Penny told me I was ready to push, but I had other ideas! I decided that it hurt too much to push, and that I was tired, so I promptly lay down on the bed and went to sleep (Oxygen that would normally go to your brain is diverted to your uterus and baby so 'sleepiness' is quite common in labour.) Even though to me it felt as though I only napped for a few minutes, apparently I slept for half an hour, waking once for a contraction. During this time Penny returned to the hospital for another canister of gas and air. I awoke to find an industrial-size canister sitting at the end of the bed and my husband offering me the mouthpiece. I recall sobbing that I couldn't do it, and apologising to everyone for being so useless. Apparently this is quite common as you go through the transition stage, but I was already 10cm and still adamant that I wanted to cancel the whole thing - as if I could!

By now it was around 6am, and my contractions were coming every two minutes again. I tried feebly once more to suggest that I could have Pethidine, only to be told by my mother and Penny that it was too late for that and I had to start pushing to get the baby out. It was at this point that I realised our daughter would be getting up for school soon, and I wanted to have the baby before she woke up, so I struggled off the bed into a kneeling position and started pushing. Penny felt for the baby's head and found that I had a small cervical lip still present, which explained the pain and my reluctance to push earlier on.

I gave a couple of pushes and the head started to crown. At this point I apologised to everyone for peeing - in fact my waters had just broken! The sensation of baby's head crowning cannot be put into words. It was such a relief to be pushing and to know that you are almost there, at the same time part of you is aware of how vulnerable you are at this stage and your 'fight or flight' instinct really kicks in, it's almost primal.

I raised one leg into a squatting position, whilst keeping the other in a kneeling position on the floor, and concentrated on my husband, who was trying to help me breathe through the gas and air and to stay calm. Two more pushes with the next contraction and baby's head was out. Penny told me to pant through some little pushes and then I felt the most amazing relief as my baby slid out of me. I sat back and lifted baby to my chest, 'my baby, my baby' was all I kept saying. Then Penny suggested that I look to see whether we had a boy or a girl. I was so relieved to have actually given birth I had not even looked. It was at this point that our daughter walked into the bedroom; she had heard all the noise and wondered what was going on. She was the first to discover that she had a little brother as I lifted baby from my chest to look just as she walked in.

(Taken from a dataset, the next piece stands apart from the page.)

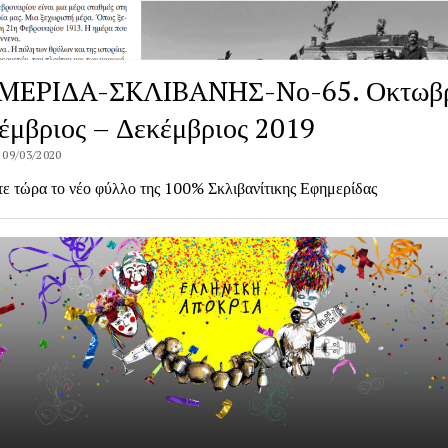
MEPIΔA-ΣKΛIBANHΣ-Nο-65. Οκτωβρ
έμβριος – Δεκέμβριος 2019
 09/03/2020
ε τώρα το νέο φύλλο της 100% Σκλιβανίτικης Εφημερίδας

My husband was sobbing by this time, and within minutes was on the phone to family and friends to tell that we had just had a little baby boy, even though it was 6.30am and most of them would still be in bed asleep!

I had not torn during the birth, and after delivering the placenta 10 minutes later, was soon snuggled into bed with daughter and new baby while the midwives cleaned up and husband made the tea.

Five days later and I am back to normal, I have no soreness down below and am almost back to pre-pregnancy size 12. Following my daughter's birth I felt as if I'd been hit between the legs with a baseball bat for around 10 days and I'd had a small tear! Baby Lewis is a very alert and contented baby; he is breastfeeding well and sleeps like an angel. We almost have a routine already, something we did not have with our daughter for around six weeks.

I would suggest to anyone thinking about having a home birth, go for it. Giving birth naturally at home is the most empowering and satisfying thing you can do. Its hard work, it hurts like hell and at times it can be traumatic as you experience childbirth the natural way, but it's also a beautiful, intense and overpowering experience, just as nature intended. We are already planning baby number 3 as a home birth!